Votre objectif>
Relevez mot pour mot, et en entier, l'extrait ci-dessous sur les disciples nomades.
=== Extrait retenu ===
Jésus rappelle cela de manière radicale à ceux qui veulent être ses disciples. C'est qu'on a toujours tendance à vouloir s'installer quelque part avec un dieu stable. On a toujours des attachements à respecter : aller enterrer son père ou prendre congé de gens de sa maison en sont le symbole. Or Jésus veut ses disciples nomades, car avoir un lieu, c'est être sans dieu. Seul le nomade est, comme le fut Jésus, dépendant de Dieu seul. Seul le nomade ne vit que grâce à Dieu. Seul le nomade honore vraiment Dieu. Seule le nomade vit sa vie en vérité devant Dieu.

En chrétiens, il ne s'agit donc pas seulement de mettre, par pitié pour les déplacés, quelques francs, quelques dizaines de francs, voire même – pourquoi pas – quelques centaines ou milliers de francs dans l'offrande de tout à l'heure. Il s'agit de mener et de répéter avec constance une réflexion radicale sur ce que nous sommes en vérité : des fils et des filles d'homme qui n'avons pas de lieu où reposer notre tête, qui ne sommes que des étrangers et des résidents temporaires sur cette terre comme le dit la lettre aux Hébreux (Hébreux 11, 13).
=== Données fournies ===
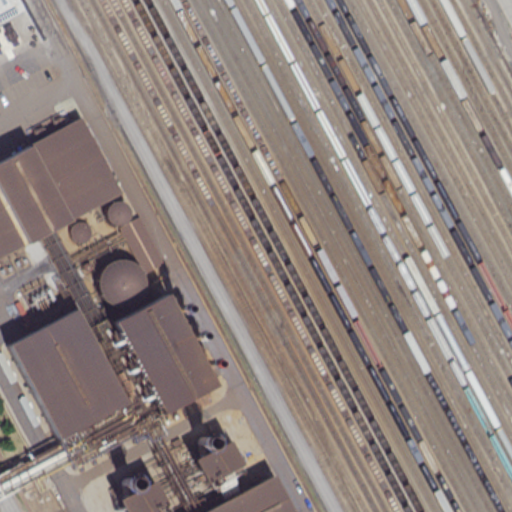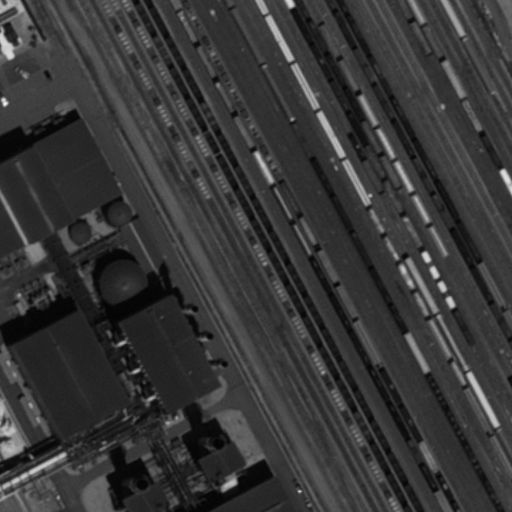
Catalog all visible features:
===
Résultat attendu>
Jésus rappelle cela de manière radicale à ceux qui veulent être ses disciples. C'est qu'on a toujours tendance à vouloir s'installer quelque part avec un dieu stable. On a toujours des attachements à respecter : aller enterrer son père ou prendre congé de gens de sa maison en sont le symbole. Or Jésus veut ses disciples nomades, car avoir un lieu, c'est être sans dieu. Seul le nomade est, comme le fut Jésus, dépendant de Dieu seul. Seul le nomade ne vit que grâce à Dieu. Seul le nomade honore vraiment Dieu. Seule le nomade vit sa vie en vérité devant Dieu.

En chrétiens, il ne s'agit donc pas seulement de mettre, par pitié pour les déplacés, quelques francs, quelques dizaines de francs, voire même – pourquoi pas – quelques centaines ou milliers de francs dans l'offrande de tout à l'heure. Il s'agit de mener et de répéter avec constance une réflexion radicale sur ce que nous sommes en vérité : des fils et des filles d'homme qui n'avons pas de lieu où reposer notre tête, qui ne sommes que des étrangers et des résidents temporaires sur cette terre comme le dit la lettre aux Hébreux (Hébreux 11, 13).